A smoky haze over Airdrie can be cause for concern, according to Dr. Jason Cabaj, medical officer of health with Alberta Health Services (AHS) for the Calgary Zone. Smoke from the wildfires in B.C. has moved into the Airdrie region, causing AHS to issue a precautionary air quality advisory July 17 for the entire Calgary Zone.
According to Cabaj, while people with pre-existing respiratory conditions such as asthma or cardiovascular conditions are more at risk, all residents should do what they can to limit their exposure to the smoke.
“In general, (the advisory) is focused on people who are more at high risk for impact – that’s people who have pre-existing conditions, particularly respiratory conditions or people who are younger or seniors,” he said. “With the advisory, we’re not able to predict how the air quality is going to change with precision over the next days or weeks.
“But when the air does get very bad – as it did several years ago with the wildfires in the Pacific Northwest – when we reach that territory, that’s when we tend to see people without pre-existing conditions start to be impacted.”
Cabaj said the impacts of the smoke include temporary, minor irritation of eyes and throat and possibly shortness of breath.
“We recommend (people) reduce their exposure to the smoke, stay indoors and change any plans they have, potentially, for any vigorous activity,” he said. “It’s really around people paying attention to how they’re feeling and, if they’re vulnerable, changing what they’re doing.”
Cabaj said AHS recommends those with pre-existing conditions should monitor their symptoms and contact their family doctor if they note any kind of impact from the smoke.
“There can be both short-term and long-term effects of being exposed to air pollution.
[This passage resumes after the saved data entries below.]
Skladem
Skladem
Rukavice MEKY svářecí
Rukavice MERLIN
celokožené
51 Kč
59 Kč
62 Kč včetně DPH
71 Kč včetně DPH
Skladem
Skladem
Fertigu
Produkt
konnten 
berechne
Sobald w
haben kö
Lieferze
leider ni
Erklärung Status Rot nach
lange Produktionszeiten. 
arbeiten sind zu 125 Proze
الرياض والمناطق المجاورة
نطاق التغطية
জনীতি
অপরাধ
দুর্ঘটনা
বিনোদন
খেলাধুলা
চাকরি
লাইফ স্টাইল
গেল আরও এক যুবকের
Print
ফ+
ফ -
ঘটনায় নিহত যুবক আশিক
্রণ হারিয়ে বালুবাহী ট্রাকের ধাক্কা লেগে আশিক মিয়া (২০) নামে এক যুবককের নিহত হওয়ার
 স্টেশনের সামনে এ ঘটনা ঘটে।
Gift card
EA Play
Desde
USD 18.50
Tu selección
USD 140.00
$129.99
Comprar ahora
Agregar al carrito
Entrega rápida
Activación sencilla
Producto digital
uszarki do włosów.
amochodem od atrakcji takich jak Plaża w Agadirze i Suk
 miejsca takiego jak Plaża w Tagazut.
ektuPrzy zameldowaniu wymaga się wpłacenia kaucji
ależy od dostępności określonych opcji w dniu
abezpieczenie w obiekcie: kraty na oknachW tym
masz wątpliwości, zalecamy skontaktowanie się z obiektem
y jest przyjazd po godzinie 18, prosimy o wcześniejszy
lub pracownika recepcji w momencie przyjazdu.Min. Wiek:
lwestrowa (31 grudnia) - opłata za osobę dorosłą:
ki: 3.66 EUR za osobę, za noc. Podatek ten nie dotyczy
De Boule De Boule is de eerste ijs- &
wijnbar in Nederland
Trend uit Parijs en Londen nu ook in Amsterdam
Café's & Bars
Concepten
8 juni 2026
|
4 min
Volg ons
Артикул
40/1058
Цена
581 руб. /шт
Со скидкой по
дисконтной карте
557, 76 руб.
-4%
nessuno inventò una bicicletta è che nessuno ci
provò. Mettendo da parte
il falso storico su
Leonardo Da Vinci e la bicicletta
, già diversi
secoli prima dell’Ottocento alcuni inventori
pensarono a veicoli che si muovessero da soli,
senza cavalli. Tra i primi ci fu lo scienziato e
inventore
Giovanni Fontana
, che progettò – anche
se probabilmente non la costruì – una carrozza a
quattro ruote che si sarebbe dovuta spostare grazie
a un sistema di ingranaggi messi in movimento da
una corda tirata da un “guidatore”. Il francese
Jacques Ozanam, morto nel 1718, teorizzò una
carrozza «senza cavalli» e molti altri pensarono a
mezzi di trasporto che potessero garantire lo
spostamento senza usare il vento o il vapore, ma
It would be really difficult to tease out exactly how much of the long-term impacts could be related to wildfires and smoke exposure rather than all the other sources of air pollution,” he said. “When we issue these advisories we’re really focused on the short-term impacts and wanting people to be safe over the shorter term.”
The effects of the smoke from fires a province away is not unusual, according to Cabaj.
“Sometimes the way the plumes (of smoke) move in the air you can end up with some poor quality air quite far from the actual fires,” he said. “That’s part of the reason for the precautionary advisory because of the challenge of forecasting where there will be impacts.”
Advice is available to anyone experiencing symptoms via Health Link – a 24 hours a day, seven days a week telephone system. Call 811 toll-free to speak to a registered nurse.
More information about Alberta’s air quality is updated hourly on the Alberta Environment Air Quality Website at airquality.alberta.ca
Air quality information is also available by phone, toll-free, at 1-877-247-7333.